Aid workers, tending to malnourished children in the capital, decried the loss of Buchanan, which had been the last significant port in government hands.
“Buchanan was the only alternative way to ship some food into Liberia. Now – you can forget about it,” Frederic Bardou said at a feeding center in Monrovia run by Action Contre la Faim, or Action Against Hunger.
Around him at the center, emaciated babies hung from their mothers’ shoulders.
Rebels have waged a three-year campaign to oust Taylor, a former warlord blamed for 14 years of conflict in the once leading West African country.
Taylor was elected president in Liberia in 1997 after waging eight years of civil war – a conflict that spread into neighboring Sierra Leone. He has been indicted by a war crimes court in Sierra Leone for backing that country’s brutal rebels.
Monday’s attack on Buchanan marked a return to full-scale fighting by the country’s smaller rebel group, Movement for Democracy in Liberia.
Unlike the Liberians United group, the Movement for Democracy largely had heeded cease-fire pledges made at off-and-on peace talks in Accra, Ghana.
In Accra, West African mediators convened envoys of Liberia’s government and the two rebel groups to urge all sides to abide by a repeatedly flouted June 17 truce.
“We are asking them to cease-fire immediately,” said Sunny Ugoh, spokesman of the leading West African regional bloc. “This will not be negotiable.”
West African leaders have promised a multinational peace force for Liberia since soon after rebels launched their siege of Monrovia in early June.
The United States, which oversaw Liberia’s founding by freed American slaves in the 19th century, has pledged support. But it insists Liberia’s neighbors and the United Nations must take the lead.
President Bush on Friday ordered troops to take up position off Liberia’s Atlantic coast in readiness for any peace mission.
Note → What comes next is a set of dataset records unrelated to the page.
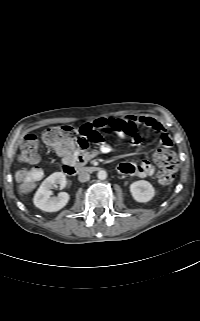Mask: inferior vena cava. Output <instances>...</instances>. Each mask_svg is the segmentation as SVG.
<instances>
[{"mask_svg": "<svg viewBox=\"0 0 200 321\" xmlns=\"http://www.w3.org/2000/svg\"><path fill=\"white\" fill-rule=\"evenodd\" d=\"M90 179V175L87 172H81L79 173L78 180L80 182H86Z\"/></svg>", "mask_w": 200, "mask_h": 321, "instance_id": "602c4592", "label": "inferior vena cava"}]
</instances>
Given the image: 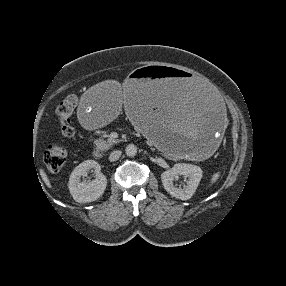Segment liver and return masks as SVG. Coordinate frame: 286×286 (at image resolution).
Masks as SVG:
<instances>
[{
    "mask_svg": "<svg viewBox=\"0 0 286 286\" xmlns=\"http://www.w3.org/2000/svg\"><path fill=\"white\" fill-rule=\"evenodd\" d=\"M118 89L121 90V87L119 85H117ZM124 88H126V85H124ZM40 175L42 177V180L44 181V183L51 188V184L50 181L47 177V174L45 173V171L43 169H40Z\"/></svg>",
    "mask_w": 286,
    "mask_h": 286,
    "instance_id": "1",
    "label": "liver"
}]
</instances>
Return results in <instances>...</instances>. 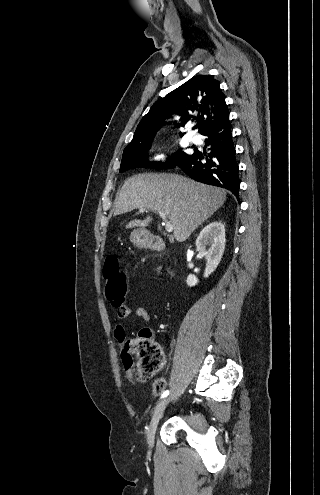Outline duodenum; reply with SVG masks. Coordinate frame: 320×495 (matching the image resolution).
Segmentation results:
<instances>
[{
  "label": "duodenum",
  "instance_id": "duodenum-1",
  "mask_svg": "<svg viewBox=\"0 0 320 495\" xmlns=\"http://www.w3.org/2000/svg\"><path fill=\"white\" fill-rule=\"evenodd\" d=\"M144 242L153 250L161 251L164 249V243L162 240L154 235L146 234L143 237Z\"/></svg>",
  "mask_w": 320,
  "mask_h": 495
}]
</instances>
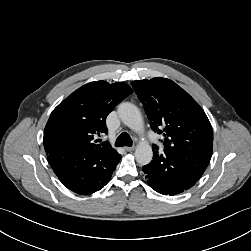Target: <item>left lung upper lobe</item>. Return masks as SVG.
Listing matches in <instances>:
<instances>
[{
    "label": "left lung upper lobe",
    "instance_id": "obj_1",
    "mask_svg": "<svg viewBox=\"0 0 251 251\" xmlns=\"http://www.w3.org/2000/svg\"><path fill=\"white\" fill-rule=\"evenodd\" d=\"M131 85L144 105L151 128L163 133L164 149L211 158V124L186 91L166 78L138 80Z\"/></svg>",
    "mask_w": 251,
    "mask_h": 251
}]
</instances>
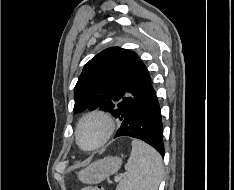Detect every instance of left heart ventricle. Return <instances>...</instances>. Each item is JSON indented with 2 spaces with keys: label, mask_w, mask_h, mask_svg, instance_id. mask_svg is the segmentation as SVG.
<instances>
[{
  "label": "left heart ventricle",
  "mask_w": 234,
  "mask_h": 190,
  "mask_svg": "<svg viewBox=\"0 0 234 190\" xmlns=\"http://www.w3.org/2000/svg\"><path fill=\"white\" fill-rule=\"evenodd\" d=\"M103 134V127L97 121L87 123L80 134V139L83 145L91 146L99 141Z\"/></svg>",
  "instance_id": "1"
}]
</instances>
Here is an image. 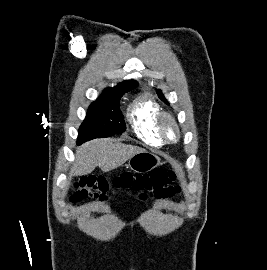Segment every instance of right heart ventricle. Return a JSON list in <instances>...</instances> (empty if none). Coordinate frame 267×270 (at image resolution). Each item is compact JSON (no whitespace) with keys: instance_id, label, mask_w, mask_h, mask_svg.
Listing matches in <instances>:
<instances>
[{"instance_id":"1","label":"right heart ventricle","mask_w":267,"mask_h":270,"mask_svg":"<svg viewBox=\"0 0 267 270\" xmlns=\"http://www.w3.org/2000/svg\"><path fill=\"white\" fill-rule=\"evenodd\" d=\"M161 111L160 104L149 94L137 96L127 110V118L132 132L143 142L153 147H159L163 144L156 128V119Z\"/></svg>"}]
</instances>
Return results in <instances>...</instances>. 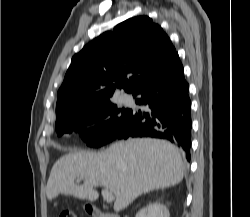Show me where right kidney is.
I'll return each mask as SVG.
<instances>
[{"instance_id": "ca27d5eb", "label": "right kidney", "mask_w": 250, "mask_h": 217, "mask_svg": "<svg viewBox=\"0 0 250 217\" xmlns=\"http://www.w3.org/2000/svg\"><path fill=\"white\" fill-rule=\"evenodd\" d=\"M135 217H170V213L165 205L156 202L141 209Z\"/></svg>"}]
</instances>
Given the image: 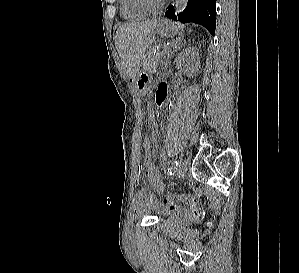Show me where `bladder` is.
Returning <instances> with one entry per match:
<instances>
[{"mask_svg": "<svg viewBox=\"0 0 299 273\" xmlns=\"http://www.w3.org/2000/svg\"><path fill=\"white\" fill-rule=\"evenodd\" d=\"M149 209H157L154 202L149 203L146 207ZM158 210V209H157ZM158 217L160 220H164L169 225H174L176 222H178L180 219L177 217H164L162 214H158Z\"/></svg>", "mask_w": 299, "mask_h": 273, "instance_id": "31cf9c89", "label": "bladder"}]
</instances>
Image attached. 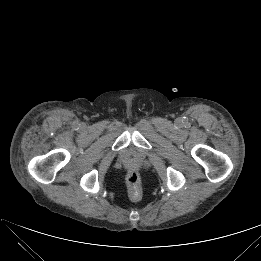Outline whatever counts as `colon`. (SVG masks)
Here are the masks:
<instances>
[{
  "label": "colon",
  "instance_id": "5ec220e1",
  "mask_svg": "<svg viewBox=\"0 0 261 261\" xmlns=\"http://www.w3.org/2000/svg\"><path fill=\"white\" fill-rule=\"evenodd\" d=\"M128 193L132 201H137L141 197V184L139 175L132 172L127 177Z\"/></svg>",
  "mask_w": 261,
  "mask_h": 261
}]
</instances>
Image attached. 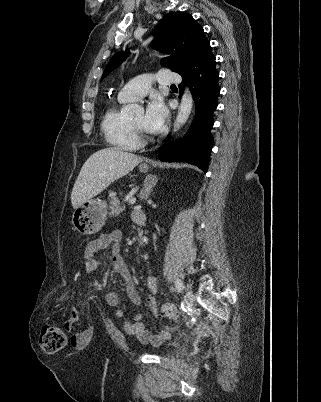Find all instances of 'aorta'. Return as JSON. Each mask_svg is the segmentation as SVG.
<instances>
[{"label":"aorta","instance_id":"aorta-1","mask_svg":"<svg viewBox=\"0 0 321 402\" xmlns=\"http://www.w3.org/2000/svg\"><path fill=\"white\" fill-rule=\"evenodd\" d=\"M193 107V97L188 89L183 93L178 113L176 116V121L174 123V131H178L188 120ZM138 105H127L124 107V111L129 113H134L139 110Z\"/></svg>","mask_w":321,"mask_h":402}]
</instances>
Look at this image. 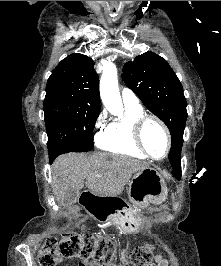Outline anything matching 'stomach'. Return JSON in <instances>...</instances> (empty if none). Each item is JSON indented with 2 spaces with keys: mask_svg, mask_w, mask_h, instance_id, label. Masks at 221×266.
<instances>
[{
  "mask_svg": "<svg viewBox=\"0 0 221 266\" xmlns=\"http://www.w3.org/2000/svg\"><path fill=\"white\" fill-rule=\"evenodd\" d=\"M133 208L118 212L117 216L129 226L138 228L142 219L137 209L160 205L167 197L168 189L161 173L152 167L136 172L127 188Z\"/></svg>",
  "mask_w": 221,
  "mask_h": 266,
  "instance_id": "1",
  "label": "stomach"
}]
</instances>
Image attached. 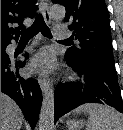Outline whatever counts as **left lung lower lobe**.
I'll return each mask as SVG.
<instances>
[{
    "mask_svg": "<svg viewBox=\"0 0 123 130\" xmlns=\"http://www.w3.org/2000/svg\"><path fill=\"white\" fill-rule=\"evenodd\" d=\"M67 64L84 76L83 82L57 85L55 122L64 114L85 103H101L123 113V102L114 68L98 62L76 61L65 56Z\"/></svg>",
    "mask_w": 123,
    "mask_h": 130,
    "instance_id": "obj_1",
    "label": "left lung lower lobe"
}]
</instances>
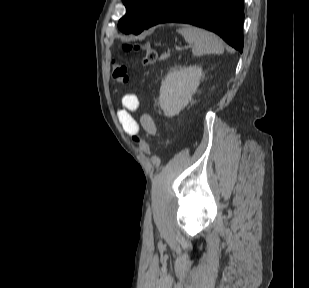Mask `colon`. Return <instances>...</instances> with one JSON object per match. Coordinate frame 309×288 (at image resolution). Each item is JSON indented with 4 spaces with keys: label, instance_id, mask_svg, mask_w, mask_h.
Returning a JSON list of instances; mask_svg holds the SVG:
<instances>
[{
    "label": "colon",
    "instance_id": "5ec220e1",
    "mask_svg": "<svg viewBox=\"0 0 309 288\" xmlns=\"http://www.w3.org/2000/svg\"><path fill=\"white\" fill-rule=\"evenodd\" d=\"M134 49L142 51V64L145 67L152 66L158 59L157 51L149 45H136ZM112 76L118 83L126 84L129 79L127 67L122 64H115L113 67ZM133 138L140 144L144 153H149V147L140 135L135 134L133 135Z\"/></svg>",
    "mask_w": 309,
    "mask_h": 288
}]
</instances>
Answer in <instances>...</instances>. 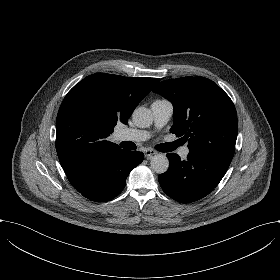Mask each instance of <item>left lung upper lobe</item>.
Listing matches in <instances>:
<instances>
[{"mask_svg":"<svg viewBox=\"0 0 280 280\" xmlns=\"http://www.w3.org/2000/svg\"><path fill=\"white\" fill-rule=\"evenodd\" d=\"M153 92L173 104L171 132L188 141L191 153L232 160L238 133L236 109L215 82L183 77L162 81Z\"/></svg>","mask_w":280,"mask_h":280,"instance_id":"left-lung-upper-lobe-1","label":"left lung upper lobe"}]
</instances>
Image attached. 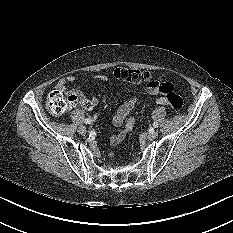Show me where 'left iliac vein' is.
<instances>
[{
  "instance_id": "left-iliac-vein-1",
  "label": "left iliac vein",
  "mask_w": 233,
  "mask_h": 233,
  "mask_svg": "<svg viewBox=\"0 0 233 233\" xmlns=\"http://www.w3.org/2000/svg\"><path fill=\"white\" fill-rule=\"evenodd\" d=\"M158 136V132L155 130H151L149 131V133L147 134V137L149 139H155Z\"/></svg>"
}]
</instances>
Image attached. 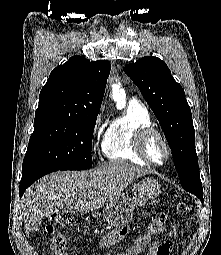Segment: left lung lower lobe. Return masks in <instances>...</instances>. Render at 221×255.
<instances>
[{"mask_svg": "<svg viewBox=\"0 0 221 255\" xmlns=\"http://www.w3.org/2000/svg\"><path fill=\"white\" fill-rule=\"evenodd\" d=\"M194 195H196L203 202V191L202 192H195Z\"/></svg>", "mask_w": 221, "mask_h": 255, "instance_id": "1", "label": "left lung lower lobe"}]
</instances>
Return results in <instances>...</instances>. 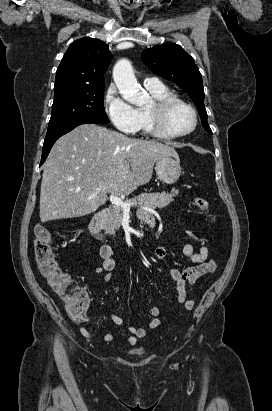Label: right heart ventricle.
Segmentation results:
<instances>
[{"instance_id": "obj_1", "label": "right heart ventricle", "mask_w": 272, "mask_h": 411, "mask_svg": "<svg viewBox=\"0 0 272 411\" xmlns=\"http://www.w3.org/2000/svg\"><path fill=\"white\" fill-rule=\"evenodd\" d=\"M150 94L154 97L155 100H160L168 97H172L173 94L171 91L165 87L164 85L160 87H147ZM141 121H140V128L146 133H151V127L147 115V109H140L139 110Z\"/></svg>"}]
</instances>
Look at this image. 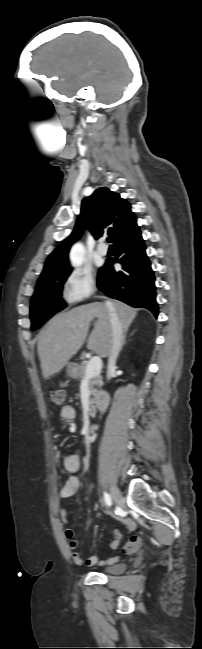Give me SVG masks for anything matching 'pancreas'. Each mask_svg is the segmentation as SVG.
<instances>
[{
  "mask_svg": "<svg viewBox=\"0 0 202 649\" xmlns=\"http://www.w3.org/2000/svg\"><path fill=\"white\" fill-rule=\"evenodd\" d=\"M87 364H88L87 362H82L80 365L77 366V377L76 378H78L80 380H83V379L86 378L85 370H86ZM88 385H89V388L91 390L90 392L93 395V398L90 400V406H91L90 410L93 411L94 408H95L94 404L96 403L97 396H98L97 388H99V387H101L103 385L101 375L98 374V375H96V376H94L92 378H89L88 379Z\"/></svg>",
  "mask_w": 202,
  "mask_h": 649,
  "instance_id": "pancreas-1",
  "label": "pancreas"
}]
</instances>
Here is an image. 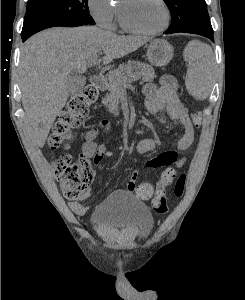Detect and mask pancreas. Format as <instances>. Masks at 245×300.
I'll list each match as a JSON object with an SVG mask.
<instances>
[{"label": "pancreas", "mask_w": 245, "mask_h": 300, "mask_svg": "<svg viewBox=\"0 0 245 300\" xmlns=\"http://www.w3.org/2000/svg\"><path fill=\"white\" fill-rule=\"evenodd\" d=\"M131 75H134L135 78H132ZM155 77L154 69L150 65L134 61L120 65L117 70L111 71L106 75L110 93L103 98V103L107 105L110 113L118 115L119 95L124 85L136 79L151 82Z\"/></svg>", "instance_id": "cf45deb5"}]
</instances>
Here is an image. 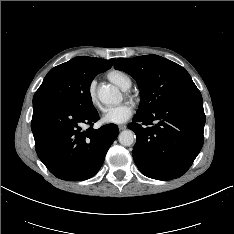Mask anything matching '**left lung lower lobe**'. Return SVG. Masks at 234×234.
I'll use <instances>...</instances> for the list:
<instances>
[{"label": "left lung lower lobe", "mask_w": 234, "mask_h": 234, "mask_svg": "<svg viewBox=\"0 0 234 234\" xmlns=\"http://www.w3.org/2000/svg\"><path fill=\"white\" fill-rule=\"evenodd\" d=\"M205 120L198 89L171 99L149 114L134 116L128 128L136 134L133 158L141 173L159 180L182 176L203 146Z\"/></svg>", "instance_id": "obj_1"}]
</instances>
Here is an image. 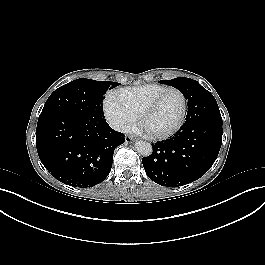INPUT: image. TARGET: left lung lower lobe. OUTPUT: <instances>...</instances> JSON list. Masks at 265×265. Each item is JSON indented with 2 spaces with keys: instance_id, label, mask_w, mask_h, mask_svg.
<instances>
[{
  "instance_id": "left-lung-lower-lobe-1",
  "label": "left lung lower lobe",
  "mask_w": 265,
  "mask_h": 265,
  "mask_svg": "<svg viewBox=\"0 0 265 265\" xmlns=\"http://www.w3.org/2000/svg\"><path fill=\"white\" fill-rule=\"evenodd\" d=\"M222 144V117L213 95L193 90L186 121L166 142L153 144L142 158L147 176L155 183L179 187L202 177L215 162Z\"/></svg>"
}]
</instances>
Bush also has demanded that Taylor step down. Taylor has said he will do so, accepting an asylum offer in Nigeria, only when peacekeepers arrive.
Debt-strapped Nigeria, West Africa’s military power, has offered to send at least two battalions but says it needs help from the United States and others to foot the bill.
More West African, U.N. and U.S. talks on the peace force ended Monday with no sign of progress on deployment.
West African diplomats said on condition of anonymity that no deployment date could be set until agreement was reached on support for the mission. The diplomats insisted West African nations needed more international assistance for the peace force to deploy.
Pressure has been heaviest on the United States, which has confirmed $10 million in support for the deployment – enough only to pay a few days’ costs of any substantial mission.
In neighboring Sierra Leone, a Nigerian battalion of 776 men was moving Tuesday to a U.N. airport, at the town of Hastings, to train for the mission in Liberia and await any directive.
“The morale of the troops is very high and combat-ready to move into Liberia when the order is given,” a U.N. military spokesman in Sierra Leone, Maj. Aliyu Yusuf, said.
The U.S. assistant secretary of state for Africa, Walter Kansteiner, was expected Wednesday in Guinea, which is alleged to be supporting the key rebel group, Liberians United.
West African authorities said presidents of Nigeria and Ghana might also be traveling to Guinea.